A plurality of patch plugs, in which electric connection lines are connected to an insulating, one-piece housing with a contact element accommodated in said housing, are already known. The housings are manufactured, as a rule, from a plastic, injection molding processes being used in many cases.
However, such patch plugs do not, as a rule, meet the special requirements that are associated with high-temperature applications, in which the plugs are exposed to a thermal load of 120° C. and higher. Only a few of the electrically insulating materials that can be used for insulating patch plug housings are sufficiently resistant to such a thermal load.
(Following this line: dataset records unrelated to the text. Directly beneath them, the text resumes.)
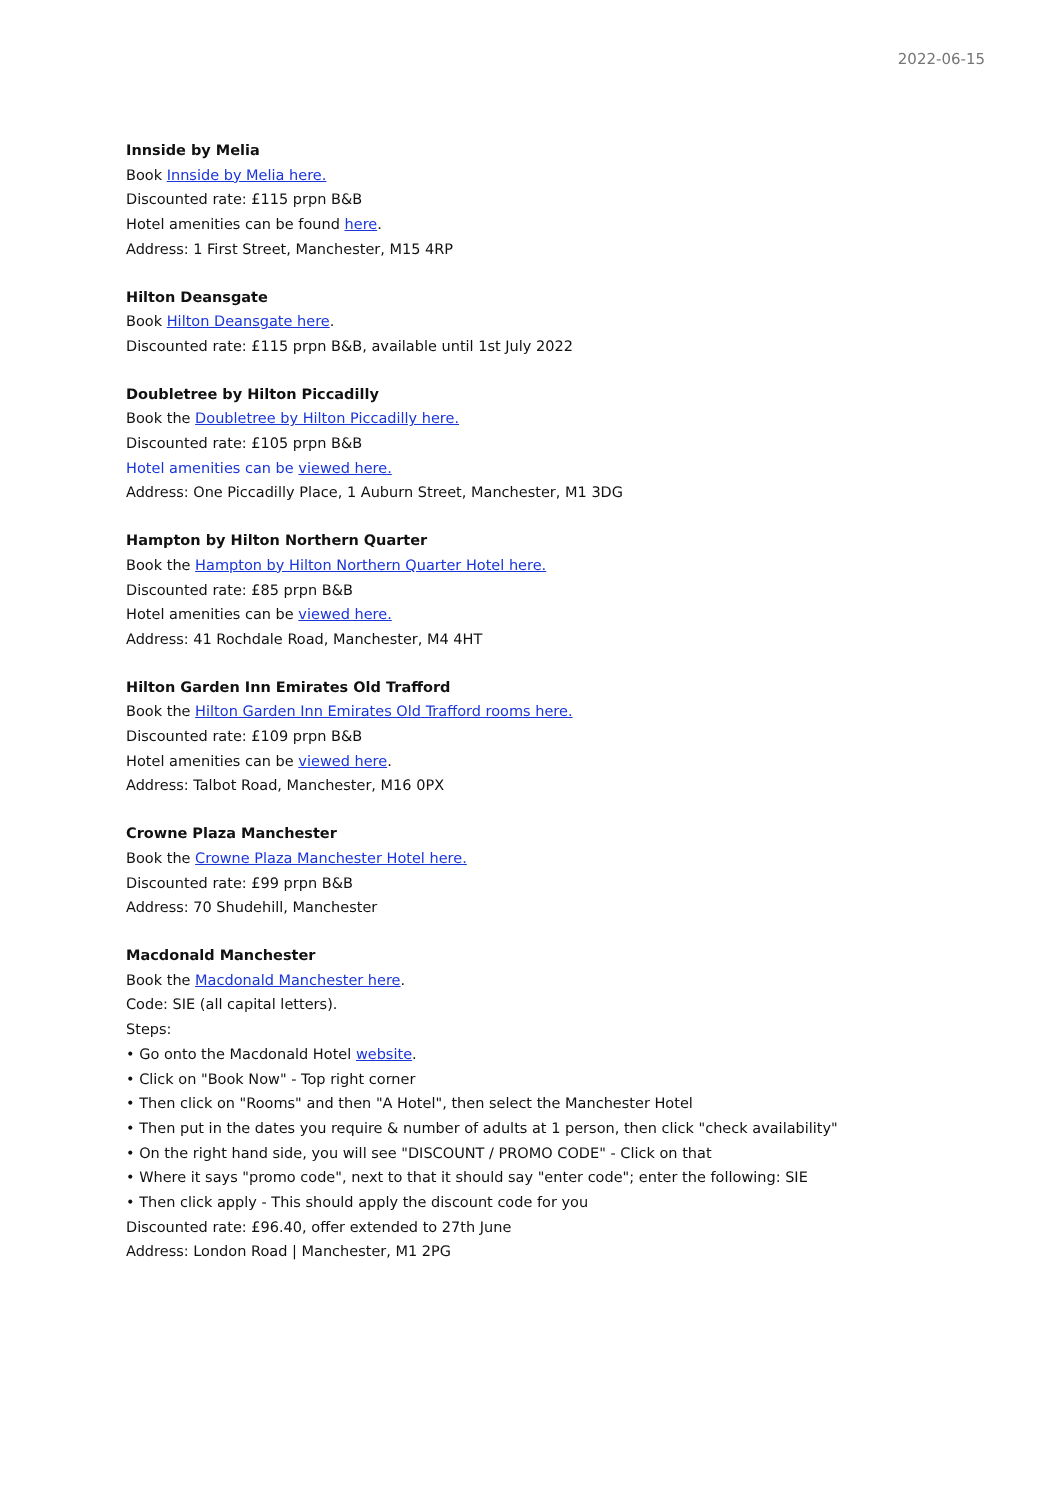2022-06-15
Innside by Melia
Book Innside by Melia here.
Discounted rate: £115 prpn B&B
Hotel amenities can be found here.
Address: 1 First Street, Manchester, M15 4RP
Hilton Deansgate
Book Hilton Deansgate here.
Discounted rate: £115 prpn B&B, available until 1st July 2022
Doubletree by Hilton Piccadilly
Book the Doubletree by Hilton Piccadilly here.
Discounted rate: £105 prpn B&B
Hotel amenities can be viewed here.
Address: One Piccadilly Place, 1 Auburn Street, Manchester, M1 3DG
Hampton by Hilton Northern Quarter
Book the Hampton by Hilton Northern Quarter Hotel here.
Discounted rate: £85 prpn B&B
Hotel amenities can be viewed here.
Address: 41 Rochdale Road, Manchester, M4 4HT
Hilton Garden Inn Emirates Old Trafford
Book the Hilton Garden Inn Emirates Old Trafford rooms here.
Discounted rate: £109 prpn B&B
Hotel amenities can be viewed here.
Address: Talbot Road, Manchester, M16 0PX
Crowne Plaza Manchester
Book the Crowne Plaza Manchester Hotel here.
Discounted rate: £99 prpn B&B
Address: 70 Shudehill, Manchester
Macdonald Manchester
Book the Macdonald Manchester here.
Code: SIE (all capital letters).
Steps:
• Go onto the Macdonald Hotel website.
• Click on "Book Now" - Top right corner
• Then click on "Rooms" and then "A Hotel", then select the Manchester Hotel
• Then put in the dates you require & number of adults at 1 person, then click "check availability"
• On the right hand side, you will see "DISCOUNT / PROMO CODE" - Click on that
• Where it says "promo code", next to that it should say "enter code"; enter the following: SIE
• Then click apply - This should apply the discount code for you
Discounted rate: £96.40, offer extended to 27th June
Address: London Road | Manchester, M1 2PG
However, the possibility of making it possible to manufacture a housing with a desired design especially according to the injection molding process by adapting the material use is thus eliminated as well. This problem becomes even more acute as the desired designs become ever more compact.
Usual high-temperature patch plugs are designed for this reason, as a rule, such that a connection is established in them for every individual pole between a contact element and a conductor and the corresponding connection is then surrounded, especially after the plug thus prepared has been combined with a counterplug, with a housing made of PEEK or a heat-shrinkable sleeve, which said housing is coordinated with the conductor cross section and the external diameter of the individual conductor and is crimped with same and is thus thermally and electrically insulated. Such high-temperature plugs are available, e.g., from Electrolux under the name “high-temperature plug-in connection HTC.”
The drawback of this embodiment is that the manufacture of a plug-in connection is associated with a relatively great effort. Furthermore, the space requirement is relatively high, especially for multipole high-temperature plug-in connections, which are based in these plugs.